Uma das soluções que os especialistas em tecnologia e futurólogos apostam é na fusão homem x máquina. Esse conceito radical propõe que se houver uma integração de partes mecânicas e tecnológicas em nossos corpos e cérebro, diminuiremos a diferença entre “as espécies”. Tornaríamo-nos uma evolução do homo sapiens. Seríamos homo techinum, verdadeiros ciborgues.

Os que defendem essa visão argumentam que a fusão da tecnologia com nossos corpos já existe. Usamos óculos, aparelhos de audição e até próteses para membros superiores e inferiores. Daríamos, apenas, um passo a mais.

É claro que isso ainda é incerto e um tanto quanto alarmista. O problema é quando analisamos o desenvolvimento do homem, sua evolução, e observamos o quão lento ele é se comparado com a escalada da tecnologia. O cérebro humano não sofre uma atualização, uma melhoria, um upgrade, há milhares anos (para alguns, ocorre o contrário: uma involução). Para efeitos comparativos, foram dois milhões de anos entre o homo erectus e o homo sapiens. Já com as máquinas, temos, por exemplo, evolução de um antigo processador i386 para um Core i9 em apenas 32 anos. E quando a computação quântica estiver completamente estabelecida, os ciclos de upgrade serão em nano segundos.

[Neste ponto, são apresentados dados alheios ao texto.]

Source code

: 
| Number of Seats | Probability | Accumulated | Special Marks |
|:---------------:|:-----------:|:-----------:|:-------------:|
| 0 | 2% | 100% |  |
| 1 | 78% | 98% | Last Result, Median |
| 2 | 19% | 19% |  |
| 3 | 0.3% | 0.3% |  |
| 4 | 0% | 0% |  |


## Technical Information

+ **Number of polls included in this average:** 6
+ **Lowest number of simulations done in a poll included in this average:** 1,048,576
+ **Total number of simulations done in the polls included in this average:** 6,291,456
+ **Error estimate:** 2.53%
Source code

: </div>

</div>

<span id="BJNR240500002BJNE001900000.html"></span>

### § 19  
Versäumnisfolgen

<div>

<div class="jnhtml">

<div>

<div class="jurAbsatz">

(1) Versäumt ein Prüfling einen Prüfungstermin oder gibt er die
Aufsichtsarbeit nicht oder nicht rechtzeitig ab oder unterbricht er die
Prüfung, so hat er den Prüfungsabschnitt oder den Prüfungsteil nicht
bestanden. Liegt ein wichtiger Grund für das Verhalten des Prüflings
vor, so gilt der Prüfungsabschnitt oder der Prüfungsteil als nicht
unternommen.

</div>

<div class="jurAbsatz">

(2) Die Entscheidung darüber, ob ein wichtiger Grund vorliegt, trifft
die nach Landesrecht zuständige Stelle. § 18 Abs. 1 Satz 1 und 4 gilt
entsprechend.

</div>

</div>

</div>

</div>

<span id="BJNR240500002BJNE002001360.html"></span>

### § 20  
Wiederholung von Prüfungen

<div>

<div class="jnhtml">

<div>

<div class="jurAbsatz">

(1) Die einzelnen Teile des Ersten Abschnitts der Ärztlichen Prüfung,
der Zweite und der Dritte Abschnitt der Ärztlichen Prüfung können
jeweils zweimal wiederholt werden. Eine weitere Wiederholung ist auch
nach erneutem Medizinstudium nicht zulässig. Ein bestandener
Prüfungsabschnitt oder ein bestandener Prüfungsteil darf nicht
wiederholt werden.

Outros defendem a manutenção dos postos de trabalho em forma de leis protecionistas. Estipular uma porcentagem máxima da automação nas empresas pode não ser uma saída e sim apenas uma forma de atrasar o desenvolvimento que, dado o cenário apresentado, passará impiedosamente por cima de todo nós. Embora seja ineficiente, ainda é melhor que nada, um subterfúgio para se ganhar algum tempo para respirar.

Com isso, vejo que a esperança da preservação humana no futuro agora estará diretamente nas mãos do robôs. Tomara que sigam à risca a programação da primeira lei da robótica proposta por Asimov e não permitam que nenhum mal nos aflija, inclusive o desemprego e tudo que ele desencadeia, como fome, violência e miséria. Contudo, ao mesmo tempo, as máquinas precisam, conforme a terceira lei, preservar a própria existência. Se assim for, com certeza, daremos uma boa “bugada” naqueles cérebros eletrônicos. Talvez seja esta a saída para o fim da eventual supremacia robótica: a infinita capacidade humana de criar o caos.